▸ **Exercise instructions**: From the listing below, pull out every line where the string "labels" appears.

▸ **Raw data**:
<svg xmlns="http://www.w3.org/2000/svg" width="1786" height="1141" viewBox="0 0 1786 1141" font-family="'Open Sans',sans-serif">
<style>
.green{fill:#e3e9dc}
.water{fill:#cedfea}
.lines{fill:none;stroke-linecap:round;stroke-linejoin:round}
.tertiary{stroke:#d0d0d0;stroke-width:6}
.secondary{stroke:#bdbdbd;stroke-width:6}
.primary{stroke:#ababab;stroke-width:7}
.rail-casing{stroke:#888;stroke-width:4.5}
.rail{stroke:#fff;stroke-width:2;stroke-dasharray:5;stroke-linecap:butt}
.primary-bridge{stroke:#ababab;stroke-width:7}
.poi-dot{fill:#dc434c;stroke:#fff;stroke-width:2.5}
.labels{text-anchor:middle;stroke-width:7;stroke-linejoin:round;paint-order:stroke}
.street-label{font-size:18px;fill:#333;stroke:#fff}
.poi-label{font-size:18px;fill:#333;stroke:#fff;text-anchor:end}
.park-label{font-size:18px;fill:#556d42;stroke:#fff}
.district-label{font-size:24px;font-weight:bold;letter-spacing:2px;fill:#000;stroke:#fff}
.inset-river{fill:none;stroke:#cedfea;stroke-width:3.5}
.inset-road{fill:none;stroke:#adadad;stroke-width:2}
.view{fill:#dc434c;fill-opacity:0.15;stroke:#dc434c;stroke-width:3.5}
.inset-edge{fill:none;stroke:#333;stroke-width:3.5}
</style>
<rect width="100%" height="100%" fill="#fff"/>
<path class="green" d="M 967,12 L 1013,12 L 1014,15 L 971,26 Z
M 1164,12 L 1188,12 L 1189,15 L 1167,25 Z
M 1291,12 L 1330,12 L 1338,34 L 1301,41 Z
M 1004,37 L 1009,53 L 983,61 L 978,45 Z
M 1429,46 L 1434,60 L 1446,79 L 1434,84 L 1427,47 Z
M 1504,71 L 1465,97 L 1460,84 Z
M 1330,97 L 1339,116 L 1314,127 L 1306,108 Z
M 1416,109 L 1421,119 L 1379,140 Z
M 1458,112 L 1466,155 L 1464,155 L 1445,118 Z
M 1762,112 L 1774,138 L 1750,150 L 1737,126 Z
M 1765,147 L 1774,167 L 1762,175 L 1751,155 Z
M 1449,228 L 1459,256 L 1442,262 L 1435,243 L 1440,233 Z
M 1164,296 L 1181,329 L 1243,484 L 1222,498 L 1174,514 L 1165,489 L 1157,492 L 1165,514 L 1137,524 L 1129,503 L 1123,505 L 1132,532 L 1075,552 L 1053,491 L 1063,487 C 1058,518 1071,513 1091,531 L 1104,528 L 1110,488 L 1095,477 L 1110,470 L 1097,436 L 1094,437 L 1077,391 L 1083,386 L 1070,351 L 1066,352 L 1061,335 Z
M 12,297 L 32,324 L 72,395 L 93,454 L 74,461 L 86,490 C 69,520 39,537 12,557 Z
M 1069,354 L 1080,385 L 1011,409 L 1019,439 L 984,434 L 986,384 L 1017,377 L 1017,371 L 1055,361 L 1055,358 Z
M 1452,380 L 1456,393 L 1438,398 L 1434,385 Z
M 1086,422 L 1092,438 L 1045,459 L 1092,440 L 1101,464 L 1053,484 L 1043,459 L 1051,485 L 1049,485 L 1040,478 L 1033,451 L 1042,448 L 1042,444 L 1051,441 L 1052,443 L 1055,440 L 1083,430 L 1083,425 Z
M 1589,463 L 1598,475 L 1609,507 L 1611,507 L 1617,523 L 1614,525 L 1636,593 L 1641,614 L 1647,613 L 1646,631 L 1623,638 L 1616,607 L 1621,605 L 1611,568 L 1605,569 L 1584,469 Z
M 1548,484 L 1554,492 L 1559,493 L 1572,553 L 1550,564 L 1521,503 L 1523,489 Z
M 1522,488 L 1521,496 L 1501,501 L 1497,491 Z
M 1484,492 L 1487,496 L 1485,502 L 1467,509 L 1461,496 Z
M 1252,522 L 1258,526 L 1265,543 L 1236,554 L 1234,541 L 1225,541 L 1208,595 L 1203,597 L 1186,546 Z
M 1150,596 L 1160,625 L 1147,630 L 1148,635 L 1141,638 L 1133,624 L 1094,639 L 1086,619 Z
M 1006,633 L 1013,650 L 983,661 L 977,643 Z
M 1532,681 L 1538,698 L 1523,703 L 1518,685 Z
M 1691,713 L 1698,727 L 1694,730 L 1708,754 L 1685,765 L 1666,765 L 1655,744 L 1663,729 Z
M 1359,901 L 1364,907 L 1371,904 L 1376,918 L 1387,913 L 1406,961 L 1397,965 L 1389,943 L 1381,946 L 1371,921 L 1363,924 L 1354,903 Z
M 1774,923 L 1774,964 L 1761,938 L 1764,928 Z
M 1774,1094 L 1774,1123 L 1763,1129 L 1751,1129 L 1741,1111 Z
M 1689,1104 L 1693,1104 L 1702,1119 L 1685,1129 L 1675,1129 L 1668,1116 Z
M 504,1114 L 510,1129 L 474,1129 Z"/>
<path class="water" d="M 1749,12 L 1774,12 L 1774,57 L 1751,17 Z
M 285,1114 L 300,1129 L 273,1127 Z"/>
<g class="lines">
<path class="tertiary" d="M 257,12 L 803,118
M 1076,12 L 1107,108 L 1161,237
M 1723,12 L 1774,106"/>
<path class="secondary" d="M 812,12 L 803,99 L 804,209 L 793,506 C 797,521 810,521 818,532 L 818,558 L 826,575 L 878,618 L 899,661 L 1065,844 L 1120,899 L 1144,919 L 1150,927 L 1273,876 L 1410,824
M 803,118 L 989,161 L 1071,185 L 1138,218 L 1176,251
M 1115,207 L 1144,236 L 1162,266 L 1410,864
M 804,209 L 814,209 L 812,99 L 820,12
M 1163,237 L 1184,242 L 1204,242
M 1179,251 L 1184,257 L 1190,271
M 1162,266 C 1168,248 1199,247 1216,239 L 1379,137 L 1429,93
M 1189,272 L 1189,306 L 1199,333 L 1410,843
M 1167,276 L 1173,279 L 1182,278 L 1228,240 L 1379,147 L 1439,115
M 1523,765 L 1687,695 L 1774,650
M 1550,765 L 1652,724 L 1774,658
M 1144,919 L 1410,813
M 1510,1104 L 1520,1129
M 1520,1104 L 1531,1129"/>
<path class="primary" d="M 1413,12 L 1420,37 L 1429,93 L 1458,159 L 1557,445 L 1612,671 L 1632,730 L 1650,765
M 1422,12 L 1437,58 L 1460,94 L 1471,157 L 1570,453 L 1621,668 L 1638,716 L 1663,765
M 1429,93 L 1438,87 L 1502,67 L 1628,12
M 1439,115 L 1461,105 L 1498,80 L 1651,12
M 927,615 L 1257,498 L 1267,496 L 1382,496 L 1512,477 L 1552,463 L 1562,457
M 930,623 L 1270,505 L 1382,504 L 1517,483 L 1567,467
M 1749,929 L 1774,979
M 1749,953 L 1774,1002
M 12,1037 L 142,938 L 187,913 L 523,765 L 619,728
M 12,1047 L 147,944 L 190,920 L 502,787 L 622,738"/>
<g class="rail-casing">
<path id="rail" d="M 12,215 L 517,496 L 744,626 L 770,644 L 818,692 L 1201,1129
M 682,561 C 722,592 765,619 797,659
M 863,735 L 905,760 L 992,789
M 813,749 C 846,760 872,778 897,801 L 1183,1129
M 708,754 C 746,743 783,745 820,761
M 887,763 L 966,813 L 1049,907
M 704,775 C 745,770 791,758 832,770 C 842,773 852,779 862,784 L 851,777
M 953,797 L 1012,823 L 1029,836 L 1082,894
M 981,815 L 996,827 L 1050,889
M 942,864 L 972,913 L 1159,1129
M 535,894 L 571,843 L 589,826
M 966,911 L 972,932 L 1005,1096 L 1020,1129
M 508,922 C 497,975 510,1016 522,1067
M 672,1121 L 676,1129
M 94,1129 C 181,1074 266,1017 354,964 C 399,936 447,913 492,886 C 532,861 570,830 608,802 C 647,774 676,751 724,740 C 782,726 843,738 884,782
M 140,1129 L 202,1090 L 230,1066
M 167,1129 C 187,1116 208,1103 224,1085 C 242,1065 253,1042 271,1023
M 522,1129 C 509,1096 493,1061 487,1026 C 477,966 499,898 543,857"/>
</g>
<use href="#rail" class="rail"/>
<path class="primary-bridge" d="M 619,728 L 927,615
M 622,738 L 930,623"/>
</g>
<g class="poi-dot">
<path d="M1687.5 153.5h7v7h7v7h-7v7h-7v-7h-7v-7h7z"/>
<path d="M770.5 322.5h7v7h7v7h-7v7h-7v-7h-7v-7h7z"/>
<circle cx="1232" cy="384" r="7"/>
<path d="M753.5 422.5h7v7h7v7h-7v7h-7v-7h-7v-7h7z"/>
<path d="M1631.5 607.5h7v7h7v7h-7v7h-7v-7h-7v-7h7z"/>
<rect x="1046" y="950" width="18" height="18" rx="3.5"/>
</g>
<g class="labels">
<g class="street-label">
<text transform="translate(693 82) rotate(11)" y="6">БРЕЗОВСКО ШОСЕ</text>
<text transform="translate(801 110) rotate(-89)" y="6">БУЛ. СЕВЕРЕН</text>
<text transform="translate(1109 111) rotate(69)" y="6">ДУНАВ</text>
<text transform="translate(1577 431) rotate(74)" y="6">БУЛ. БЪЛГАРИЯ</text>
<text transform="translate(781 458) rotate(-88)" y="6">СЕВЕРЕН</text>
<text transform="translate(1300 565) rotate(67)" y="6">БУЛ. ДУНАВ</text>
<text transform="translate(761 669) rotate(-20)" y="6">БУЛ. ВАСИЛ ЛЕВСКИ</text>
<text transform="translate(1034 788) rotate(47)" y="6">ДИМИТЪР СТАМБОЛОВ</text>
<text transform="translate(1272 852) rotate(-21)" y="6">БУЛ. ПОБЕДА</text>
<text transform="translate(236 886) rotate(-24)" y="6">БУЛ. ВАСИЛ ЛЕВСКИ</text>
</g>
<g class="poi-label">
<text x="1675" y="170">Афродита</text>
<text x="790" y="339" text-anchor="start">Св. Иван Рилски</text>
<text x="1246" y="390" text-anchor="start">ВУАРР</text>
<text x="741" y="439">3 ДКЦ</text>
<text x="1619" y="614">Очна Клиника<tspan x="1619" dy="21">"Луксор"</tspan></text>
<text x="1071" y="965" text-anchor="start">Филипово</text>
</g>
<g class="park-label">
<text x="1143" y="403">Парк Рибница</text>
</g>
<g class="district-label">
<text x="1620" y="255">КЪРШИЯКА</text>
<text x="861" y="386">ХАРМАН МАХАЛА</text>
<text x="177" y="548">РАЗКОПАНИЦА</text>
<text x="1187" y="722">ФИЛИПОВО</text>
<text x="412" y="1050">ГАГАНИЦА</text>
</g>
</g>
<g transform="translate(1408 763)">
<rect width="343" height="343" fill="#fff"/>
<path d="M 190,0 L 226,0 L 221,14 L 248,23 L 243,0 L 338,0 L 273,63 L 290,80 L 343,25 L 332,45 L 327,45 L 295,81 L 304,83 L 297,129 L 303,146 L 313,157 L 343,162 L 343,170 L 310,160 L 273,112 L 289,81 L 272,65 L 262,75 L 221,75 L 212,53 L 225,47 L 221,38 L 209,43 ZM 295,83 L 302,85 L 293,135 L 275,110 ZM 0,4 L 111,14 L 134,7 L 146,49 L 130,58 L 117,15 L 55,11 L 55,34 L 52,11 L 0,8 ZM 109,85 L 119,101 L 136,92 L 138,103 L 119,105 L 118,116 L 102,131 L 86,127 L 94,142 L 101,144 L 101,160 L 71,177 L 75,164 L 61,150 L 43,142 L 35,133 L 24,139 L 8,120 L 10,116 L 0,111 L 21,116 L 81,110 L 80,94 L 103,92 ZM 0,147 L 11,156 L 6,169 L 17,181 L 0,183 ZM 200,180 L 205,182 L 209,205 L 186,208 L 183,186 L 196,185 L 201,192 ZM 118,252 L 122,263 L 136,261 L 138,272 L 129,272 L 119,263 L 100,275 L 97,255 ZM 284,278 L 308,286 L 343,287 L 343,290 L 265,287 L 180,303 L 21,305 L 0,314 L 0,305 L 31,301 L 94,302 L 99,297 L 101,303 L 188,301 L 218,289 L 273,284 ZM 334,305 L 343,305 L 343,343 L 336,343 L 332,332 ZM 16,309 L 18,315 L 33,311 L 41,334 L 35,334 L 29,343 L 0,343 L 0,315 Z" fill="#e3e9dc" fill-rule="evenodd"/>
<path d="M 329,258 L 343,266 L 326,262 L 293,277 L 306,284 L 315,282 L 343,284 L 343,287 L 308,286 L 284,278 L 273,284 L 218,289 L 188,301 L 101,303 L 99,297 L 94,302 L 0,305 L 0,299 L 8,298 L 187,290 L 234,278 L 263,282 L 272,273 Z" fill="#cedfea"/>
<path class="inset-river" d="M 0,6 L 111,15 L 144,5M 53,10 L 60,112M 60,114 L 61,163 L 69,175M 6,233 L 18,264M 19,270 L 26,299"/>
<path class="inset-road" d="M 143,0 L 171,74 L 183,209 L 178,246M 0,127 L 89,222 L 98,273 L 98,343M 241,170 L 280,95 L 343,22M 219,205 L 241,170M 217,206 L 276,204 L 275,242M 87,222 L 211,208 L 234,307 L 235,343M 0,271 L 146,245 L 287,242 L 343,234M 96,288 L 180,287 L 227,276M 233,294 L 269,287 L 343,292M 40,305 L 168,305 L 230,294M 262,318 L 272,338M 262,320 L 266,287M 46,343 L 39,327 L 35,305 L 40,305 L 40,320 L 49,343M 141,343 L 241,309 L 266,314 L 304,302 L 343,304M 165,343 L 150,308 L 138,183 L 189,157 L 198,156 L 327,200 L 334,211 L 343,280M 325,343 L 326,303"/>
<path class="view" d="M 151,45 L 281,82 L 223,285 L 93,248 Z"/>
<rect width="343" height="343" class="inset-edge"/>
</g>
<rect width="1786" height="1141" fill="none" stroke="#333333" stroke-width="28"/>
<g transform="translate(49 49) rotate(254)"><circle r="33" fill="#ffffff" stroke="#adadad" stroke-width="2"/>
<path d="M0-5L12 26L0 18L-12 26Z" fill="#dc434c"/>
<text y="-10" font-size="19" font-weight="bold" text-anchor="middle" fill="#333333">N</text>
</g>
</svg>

---

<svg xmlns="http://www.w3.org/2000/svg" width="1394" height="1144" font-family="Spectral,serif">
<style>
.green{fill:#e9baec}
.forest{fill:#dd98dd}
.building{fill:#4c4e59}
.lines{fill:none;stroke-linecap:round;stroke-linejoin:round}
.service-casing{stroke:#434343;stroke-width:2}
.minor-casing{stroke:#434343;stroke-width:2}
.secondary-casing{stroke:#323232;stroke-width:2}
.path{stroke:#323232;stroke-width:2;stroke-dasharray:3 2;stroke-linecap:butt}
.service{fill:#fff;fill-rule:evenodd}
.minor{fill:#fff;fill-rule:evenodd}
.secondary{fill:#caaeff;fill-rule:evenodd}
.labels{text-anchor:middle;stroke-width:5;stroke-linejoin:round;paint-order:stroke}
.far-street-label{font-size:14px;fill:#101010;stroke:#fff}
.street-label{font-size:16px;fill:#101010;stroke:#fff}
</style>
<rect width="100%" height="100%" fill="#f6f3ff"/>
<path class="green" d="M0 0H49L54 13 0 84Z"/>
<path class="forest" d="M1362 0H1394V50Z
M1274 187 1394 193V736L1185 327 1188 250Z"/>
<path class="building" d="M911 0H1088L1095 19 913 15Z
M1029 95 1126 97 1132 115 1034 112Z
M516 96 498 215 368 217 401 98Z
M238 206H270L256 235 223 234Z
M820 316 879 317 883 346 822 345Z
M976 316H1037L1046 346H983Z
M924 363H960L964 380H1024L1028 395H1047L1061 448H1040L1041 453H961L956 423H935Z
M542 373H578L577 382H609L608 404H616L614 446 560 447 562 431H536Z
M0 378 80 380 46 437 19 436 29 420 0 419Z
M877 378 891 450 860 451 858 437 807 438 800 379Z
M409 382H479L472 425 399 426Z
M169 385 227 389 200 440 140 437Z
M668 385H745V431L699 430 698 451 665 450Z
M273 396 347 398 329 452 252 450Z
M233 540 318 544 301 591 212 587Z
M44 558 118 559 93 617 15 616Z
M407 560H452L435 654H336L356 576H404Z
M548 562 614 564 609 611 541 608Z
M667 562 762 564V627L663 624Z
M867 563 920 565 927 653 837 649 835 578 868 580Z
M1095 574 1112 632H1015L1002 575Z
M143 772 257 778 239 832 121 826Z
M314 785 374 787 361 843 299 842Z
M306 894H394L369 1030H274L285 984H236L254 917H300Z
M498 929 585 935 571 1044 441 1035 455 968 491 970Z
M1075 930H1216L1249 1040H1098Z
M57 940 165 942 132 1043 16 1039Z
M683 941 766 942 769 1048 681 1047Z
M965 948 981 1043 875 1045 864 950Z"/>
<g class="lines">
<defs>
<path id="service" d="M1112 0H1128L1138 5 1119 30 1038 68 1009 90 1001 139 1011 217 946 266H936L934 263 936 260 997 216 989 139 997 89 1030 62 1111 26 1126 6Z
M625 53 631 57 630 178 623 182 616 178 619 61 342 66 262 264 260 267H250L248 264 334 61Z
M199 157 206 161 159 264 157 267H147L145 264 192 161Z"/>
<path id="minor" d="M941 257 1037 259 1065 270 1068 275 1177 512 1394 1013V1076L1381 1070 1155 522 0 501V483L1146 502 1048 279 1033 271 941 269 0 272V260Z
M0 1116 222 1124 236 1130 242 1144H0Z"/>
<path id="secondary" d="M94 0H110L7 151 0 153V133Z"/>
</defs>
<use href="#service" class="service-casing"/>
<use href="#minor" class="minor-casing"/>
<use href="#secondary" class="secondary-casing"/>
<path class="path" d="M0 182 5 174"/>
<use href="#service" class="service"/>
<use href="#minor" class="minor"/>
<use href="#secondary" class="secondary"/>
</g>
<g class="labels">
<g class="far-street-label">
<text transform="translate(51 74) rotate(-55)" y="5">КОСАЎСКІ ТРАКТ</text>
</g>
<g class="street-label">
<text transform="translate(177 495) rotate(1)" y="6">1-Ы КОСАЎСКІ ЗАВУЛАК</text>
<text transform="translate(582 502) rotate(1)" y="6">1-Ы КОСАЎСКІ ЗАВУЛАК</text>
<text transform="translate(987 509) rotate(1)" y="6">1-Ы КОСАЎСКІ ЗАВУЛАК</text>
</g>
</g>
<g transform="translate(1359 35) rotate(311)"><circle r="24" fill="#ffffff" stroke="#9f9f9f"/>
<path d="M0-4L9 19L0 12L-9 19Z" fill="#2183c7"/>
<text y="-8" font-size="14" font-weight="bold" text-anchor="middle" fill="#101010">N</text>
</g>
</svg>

==

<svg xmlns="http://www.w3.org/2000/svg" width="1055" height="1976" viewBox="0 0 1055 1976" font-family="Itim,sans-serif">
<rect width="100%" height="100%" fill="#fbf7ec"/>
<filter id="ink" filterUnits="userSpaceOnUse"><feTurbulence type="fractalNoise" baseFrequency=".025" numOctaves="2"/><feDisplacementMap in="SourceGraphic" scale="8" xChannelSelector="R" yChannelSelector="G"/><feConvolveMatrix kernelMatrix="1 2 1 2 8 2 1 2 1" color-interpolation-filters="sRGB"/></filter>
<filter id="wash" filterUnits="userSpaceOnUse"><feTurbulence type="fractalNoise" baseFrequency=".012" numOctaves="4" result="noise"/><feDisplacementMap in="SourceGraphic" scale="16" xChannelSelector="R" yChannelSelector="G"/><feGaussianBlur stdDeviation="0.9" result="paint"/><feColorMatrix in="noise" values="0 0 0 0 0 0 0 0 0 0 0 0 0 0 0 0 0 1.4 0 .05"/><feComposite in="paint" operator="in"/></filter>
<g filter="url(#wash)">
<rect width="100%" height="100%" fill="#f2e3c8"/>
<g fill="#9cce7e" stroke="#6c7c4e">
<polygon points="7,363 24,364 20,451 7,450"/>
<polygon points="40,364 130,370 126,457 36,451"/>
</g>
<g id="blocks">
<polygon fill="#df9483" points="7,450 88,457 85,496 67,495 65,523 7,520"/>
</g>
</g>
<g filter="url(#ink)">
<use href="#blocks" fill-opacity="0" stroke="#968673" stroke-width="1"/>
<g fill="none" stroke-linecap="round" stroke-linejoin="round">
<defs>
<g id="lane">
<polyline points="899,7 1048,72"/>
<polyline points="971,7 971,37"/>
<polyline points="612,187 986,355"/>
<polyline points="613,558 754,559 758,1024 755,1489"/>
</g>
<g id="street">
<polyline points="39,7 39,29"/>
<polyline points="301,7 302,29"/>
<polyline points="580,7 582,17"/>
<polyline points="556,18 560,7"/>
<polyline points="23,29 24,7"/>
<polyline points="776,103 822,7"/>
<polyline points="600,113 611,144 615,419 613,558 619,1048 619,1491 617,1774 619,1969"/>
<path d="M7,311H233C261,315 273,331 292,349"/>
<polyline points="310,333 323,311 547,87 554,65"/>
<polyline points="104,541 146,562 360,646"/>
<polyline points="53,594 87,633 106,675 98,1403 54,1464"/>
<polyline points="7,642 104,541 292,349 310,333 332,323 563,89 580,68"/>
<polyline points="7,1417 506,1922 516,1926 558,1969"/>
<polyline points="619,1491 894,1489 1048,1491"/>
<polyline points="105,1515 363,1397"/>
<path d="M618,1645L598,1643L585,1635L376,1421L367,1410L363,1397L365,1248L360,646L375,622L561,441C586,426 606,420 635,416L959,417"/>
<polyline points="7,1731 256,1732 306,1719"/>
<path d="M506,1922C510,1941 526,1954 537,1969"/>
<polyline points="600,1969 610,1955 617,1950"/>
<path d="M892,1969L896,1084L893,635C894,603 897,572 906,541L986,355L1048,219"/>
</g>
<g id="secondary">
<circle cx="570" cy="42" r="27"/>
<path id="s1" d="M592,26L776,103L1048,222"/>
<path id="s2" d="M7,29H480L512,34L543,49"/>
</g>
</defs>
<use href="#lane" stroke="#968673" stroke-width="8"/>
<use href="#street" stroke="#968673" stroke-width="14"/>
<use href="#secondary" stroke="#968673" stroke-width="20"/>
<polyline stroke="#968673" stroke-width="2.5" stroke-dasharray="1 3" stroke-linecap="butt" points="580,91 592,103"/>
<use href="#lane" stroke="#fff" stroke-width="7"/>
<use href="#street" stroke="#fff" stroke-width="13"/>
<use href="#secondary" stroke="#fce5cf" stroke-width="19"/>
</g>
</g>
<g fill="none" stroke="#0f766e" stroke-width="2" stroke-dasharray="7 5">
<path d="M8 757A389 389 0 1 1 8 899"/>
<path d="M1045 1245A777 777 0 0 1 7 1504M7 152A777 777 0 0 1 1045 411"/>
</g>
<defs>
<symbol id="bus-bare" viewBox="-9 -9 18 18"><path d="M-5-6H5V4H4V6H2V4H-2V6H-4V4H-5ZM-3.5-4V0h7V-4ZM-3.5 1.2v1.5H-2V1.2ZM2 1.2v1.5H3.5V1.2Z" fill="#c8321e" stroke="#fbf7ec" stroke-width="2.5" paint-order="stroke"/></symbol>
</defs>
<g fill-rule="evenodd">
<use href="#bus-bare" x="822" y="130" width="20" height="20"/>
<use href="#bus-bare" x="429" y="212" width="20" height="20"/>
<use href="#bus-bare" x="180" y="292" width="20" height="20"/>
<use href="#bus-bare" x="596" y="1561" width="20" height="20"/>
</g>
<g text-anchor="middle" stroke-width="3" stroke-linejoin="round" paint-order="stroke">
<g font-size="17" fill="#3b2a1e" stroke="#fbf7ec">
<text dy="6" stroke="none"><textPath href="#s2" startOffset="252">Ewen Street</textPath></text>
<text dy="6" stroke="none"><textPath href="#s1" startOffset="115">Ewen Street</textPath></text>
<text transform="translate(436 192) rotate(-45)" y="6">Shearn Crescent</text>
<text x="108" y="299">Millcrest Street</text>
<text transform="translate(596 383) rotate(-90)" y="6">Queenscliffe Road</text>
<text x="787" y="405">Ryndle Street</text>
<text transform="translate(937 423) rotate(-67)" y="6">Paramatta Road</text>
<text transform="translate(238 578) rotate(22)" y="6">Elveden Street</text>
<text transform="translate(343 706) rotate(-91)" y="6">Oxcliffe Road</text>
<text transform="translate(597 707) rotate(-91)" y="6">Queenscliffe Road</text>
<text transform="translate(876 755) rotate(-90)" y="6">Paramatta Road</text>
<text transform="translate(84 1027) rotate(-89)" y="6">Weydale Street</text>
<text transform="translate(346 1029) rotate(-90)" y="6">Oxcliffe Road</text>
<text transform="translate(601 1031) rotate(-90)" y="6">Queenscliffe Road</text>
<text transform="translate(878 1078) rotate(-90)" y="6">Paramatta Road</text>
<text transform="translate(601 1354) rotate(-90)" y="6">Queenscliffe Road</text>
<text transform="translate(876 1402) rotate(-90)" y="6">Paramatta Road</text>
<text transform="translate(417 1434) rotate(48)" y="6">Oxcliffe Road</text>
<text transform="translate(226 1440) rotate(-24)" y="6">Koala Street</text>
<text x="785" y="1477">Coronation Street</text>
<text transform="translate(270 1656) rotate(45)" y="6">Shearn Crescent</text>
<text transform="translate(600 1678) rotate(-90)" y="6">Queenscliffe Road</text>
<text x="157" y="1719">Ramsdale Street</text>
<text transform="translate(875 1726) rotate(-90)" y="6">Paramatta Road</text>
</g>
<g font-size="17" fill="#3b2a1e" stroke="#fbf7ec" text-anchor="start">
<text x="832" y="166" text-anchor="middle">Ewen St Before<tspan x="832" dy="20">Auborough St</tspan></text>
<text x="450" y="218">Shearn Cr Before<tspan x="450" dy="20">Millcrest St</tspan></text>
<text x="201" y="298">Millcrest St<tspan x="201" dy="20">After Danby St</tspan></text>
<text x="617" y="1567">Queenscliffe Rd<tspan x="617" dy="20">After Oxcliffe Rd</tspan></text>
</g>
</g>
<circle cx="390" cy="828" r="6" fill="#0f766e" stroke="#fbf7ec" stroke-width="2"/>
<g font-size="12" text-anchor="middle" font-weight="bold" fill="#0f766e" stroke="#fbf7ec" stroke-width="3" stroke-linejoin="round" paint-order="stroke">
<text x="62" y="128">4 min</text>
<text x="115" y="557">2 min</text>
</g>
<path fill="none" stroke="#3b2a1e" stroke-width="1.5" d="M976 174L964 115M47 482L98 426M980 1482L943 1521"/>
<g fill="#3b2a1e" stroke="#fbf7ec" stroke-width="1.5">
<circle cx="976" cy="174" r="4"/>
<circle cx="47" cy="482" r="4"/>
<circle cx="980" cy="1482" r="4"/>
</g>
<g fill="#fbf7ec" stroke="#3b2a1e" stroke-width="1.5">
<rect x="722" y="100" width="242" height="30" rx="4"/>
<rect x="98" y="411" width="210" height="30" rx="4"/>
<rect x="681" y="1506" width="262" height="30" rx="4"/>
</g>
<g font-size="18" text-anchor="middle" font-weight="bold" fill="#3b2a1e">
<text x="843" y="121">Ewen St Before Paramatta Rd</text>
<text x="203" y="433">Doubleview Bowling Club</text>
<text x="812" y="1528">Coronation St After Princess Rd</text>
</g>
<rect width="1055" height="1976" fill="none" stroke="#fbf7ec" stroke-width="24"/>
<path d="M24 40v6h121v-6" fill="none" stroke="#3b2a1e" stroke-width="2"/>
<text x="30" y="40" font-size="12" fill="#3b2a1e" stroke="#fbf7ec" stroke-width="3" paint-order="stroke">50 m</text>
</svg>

▸ **Response to the exercise**:
.labels{text-anchor:middle;stroke-width:7;stroke-linejoin:round;paint-order:stroke}
<g class="labels">
.labels{text-anchor:middle;stroke-width:5;stroke-linejoin:round;paint-order:stroke}
<g class="labels">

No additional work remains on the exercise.